The great wheel of the west, Asheville, is the largest city in Western North Carolina, an economic engine and vibrant force of art, culture and influence in the state. As such, the region’s surrounding towns and communities are cogs in the machine, each engaging and putting the region’s gregarious gears in motion. Friendly, warm, and welcoming are words to describe the cozy communities that radiate out from Asheville. Moreover, they are independent towns each worth getting to know, too.


Fletcher is a quaint mountain town south of Asheville in Henderson County. It was named for Dr. George Fletcher; his home-turned-inn was sought after along the railroad route between Hendersonville and Asheville. The town’s first entrepreneur, Dr. Fletcher, built shops and businesses in town ― an industrious spirit still found among residents today. The town touts a good base of manufacturing and industrial facilities, a master Greenway plan to connect residential and commercial districts, and a robust infrastructure of trails, parks and sidewalks.


Next, head north to encounter historic Weaverville. The home of the Zebulon B. Vance Birthplace State Historic Site, the town is also known for its grand hotels of the 1800s, former respites from the heat of summer. Main Street today is still a draw for town residents and guests who escape into the world of Weaverville art and culture, entertainment and eateries. Restaurants such as the Glass Onion, Well-Bred Bakery & Cafe’ and the Twisted Laurel serve fare from the Mediterranean, Italian, and American traditions that are sure palette pleasers. Nearby Lake Louise is an outdoor sanctuary and playground for all ages. Art galleries, boutiques, shops and festivals round out the allure of Weaverville.

Mars Hill

At the Tennessee border is Mars Hill, a town small in size but large in character and quality of life. Near the Blue Ridge Parkway, Appalachian Trail, and numerous state and national parks, the town is also big on a year-round outdoor adventure. Warm weather brings hiking, white water rafting and mountain biking, while the winter season offers the thrill of skiing at the local Wolf Ridge Ski Resort. It’s also a college town, home to the historic Mars Hill University, the oldest educational institution still in its original location in Western North Carolina. The bond of college and town is evidenced by the bevy of businesses, buildings, and historic homes along Main Street that champion the connection. Rich in art, music and mountain craft heritage, Mars Hill is not a destination to miss.
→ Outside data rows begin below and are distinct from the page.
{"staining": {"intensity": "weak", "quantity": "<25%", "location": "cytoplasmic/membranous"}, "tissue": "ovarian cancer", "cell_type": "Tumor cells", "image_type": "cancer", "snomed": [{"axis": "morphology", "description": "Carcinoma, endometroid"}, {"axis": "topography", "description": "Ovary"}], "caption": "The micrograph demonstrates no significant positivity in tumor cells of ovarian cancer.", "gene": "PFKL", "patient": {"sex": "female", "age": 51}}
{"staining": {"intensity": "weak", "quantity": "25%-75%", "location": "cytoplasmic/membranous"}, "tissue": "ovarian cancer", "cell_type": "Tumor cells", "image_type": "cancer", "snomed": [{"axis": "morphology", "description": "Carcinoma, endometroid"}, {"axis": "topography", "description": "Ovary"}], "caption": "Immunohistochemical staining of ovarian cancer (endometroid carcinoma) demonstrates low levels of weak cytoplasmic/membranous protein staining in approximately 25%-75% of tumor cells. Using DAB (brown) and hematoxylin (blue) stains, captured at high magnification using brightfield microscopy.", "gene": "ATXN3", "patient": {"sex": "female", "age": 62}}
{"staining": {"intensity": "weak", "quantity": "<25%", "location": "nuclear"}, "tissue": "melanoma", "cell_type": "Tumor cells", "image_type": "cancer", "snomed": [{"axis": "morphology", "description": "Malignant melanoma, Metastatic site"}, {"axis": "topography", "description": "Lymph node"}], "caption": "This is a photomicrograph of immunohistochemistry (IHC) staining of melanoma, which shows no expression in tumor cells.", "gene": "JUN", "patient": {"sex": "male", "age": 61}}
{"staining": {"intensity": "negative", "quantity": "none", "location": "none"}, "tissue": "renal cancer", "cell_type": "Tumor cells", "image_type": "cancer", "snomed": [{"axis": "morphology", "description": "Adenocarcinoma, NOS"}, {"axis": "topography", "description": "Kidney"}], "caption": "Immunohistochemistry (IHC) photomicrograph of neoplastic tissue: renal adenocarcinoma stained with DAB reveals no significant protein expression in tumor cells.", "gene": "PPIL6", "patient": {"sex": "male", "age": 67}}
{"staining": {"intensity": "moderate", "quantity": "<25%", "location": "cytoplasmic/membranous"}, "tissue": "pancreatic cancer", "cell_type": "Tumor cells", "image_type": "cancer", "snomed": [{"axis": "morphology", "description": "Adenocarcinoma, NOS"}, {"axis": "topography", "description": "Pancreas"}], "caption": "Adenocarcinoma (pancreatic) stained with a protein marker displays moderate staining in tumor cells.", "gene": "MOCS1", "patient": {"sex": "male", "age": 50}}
Bordering a portion of the scenic French Broad River and mere minutes from Biltmore Estate and downtown Asheville is the well-loved town of Woodfin — a town dedicated to being a place of quality living, quiet and safe community, and neighbors knowing neighbors. Bisected by Weaverville Highway, specialty shops and interesting stores line the street and beckon visitors inside. Grab a bite at any one of the restaurants, BBQ and burger joints, or homestyle cafes along the way. Don’t miss Reynolds Village, new to the commercial area with storefronts such as Spellbound Children’s Bookstore and the Thirsty Monk pub. The village turns up the vibe on the fourth Friday of the month with food trucks of all kinds.

Flat Rock

To the southeast is the Village of Flat Rock, home to the Pulitzer-Prize winning writer and poet Carl Sandburg’s home and farm, Connemara; Flat Rock Playhouse, The State Theater of North Carolina; and numerous homes and properties on the National Register of Historic Places. Natural beauty lies in The Park at Flat Rock, s 66-acre site of open green spaces, wetlands, scenic trails and native wildlife, flora and fauna. Tourists often flock to Flat Rock’s vistas, many choosing to put down roots and stay in this lovely North Carolina locale.

Asheville may be the hub of the Western North Carolina, but these standout towns and others contribute not only with power, but personality, too, the turning of the region’s wheel.